What the task asks — Please retype exactly the lines from the one containing "focal_mm: 2.22" through the end of the records, leaving out the pictures.

Extracted entries —
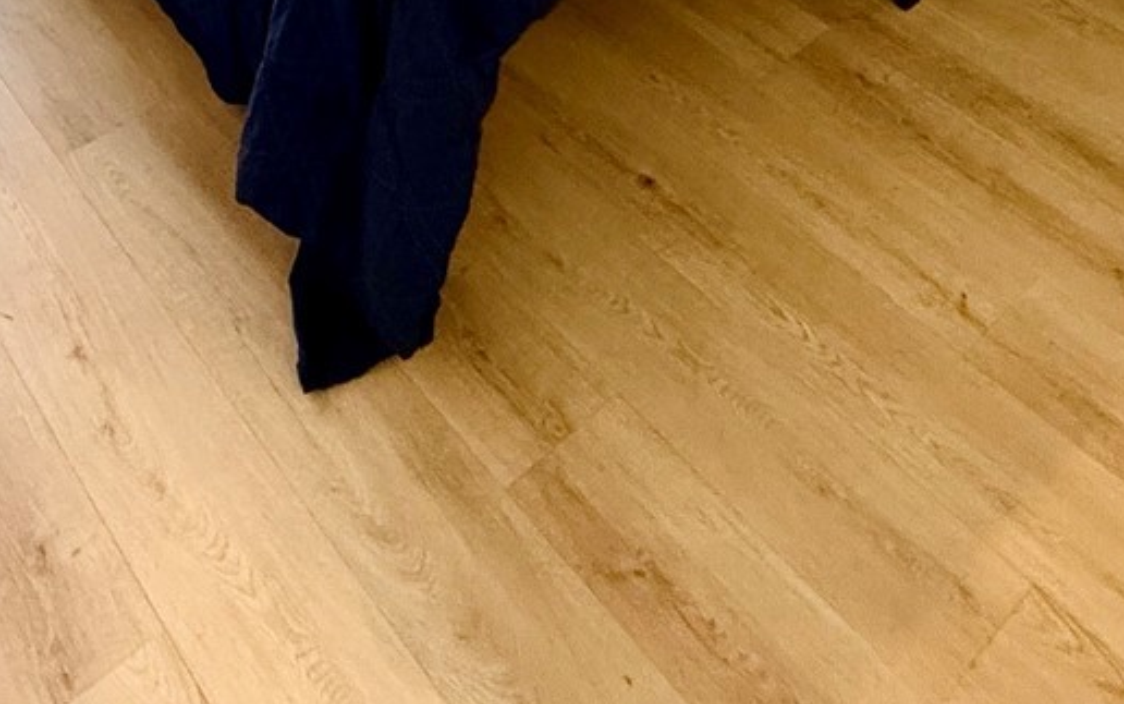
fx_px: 1410
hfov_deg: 42.9
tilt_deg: -14.8
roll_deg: +0.1
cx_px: 377
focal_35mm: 46
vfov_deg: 20.2
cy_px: -562
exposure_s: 1/60
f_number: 2.2
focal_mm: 2.22
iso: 250
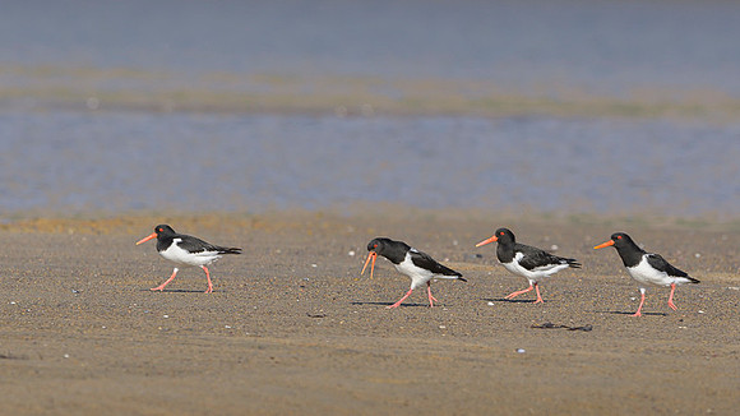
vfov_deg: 1.6
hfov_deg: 2.9
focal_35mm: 748
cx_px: 353
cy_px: 191
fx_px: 14668
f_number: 8
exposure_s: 1/2000
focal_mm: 500
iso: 800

Written response —
focal_mm: 2.22
iso: 250
vfov_deg: 1.6
hfov_deg: 2.9
focal_35mm: 748
cx_px: 353
cy_px: 191
fx_px: 14668
f_number: 8
exposure_s: 1/2000
focal_mm: 500
iso: 800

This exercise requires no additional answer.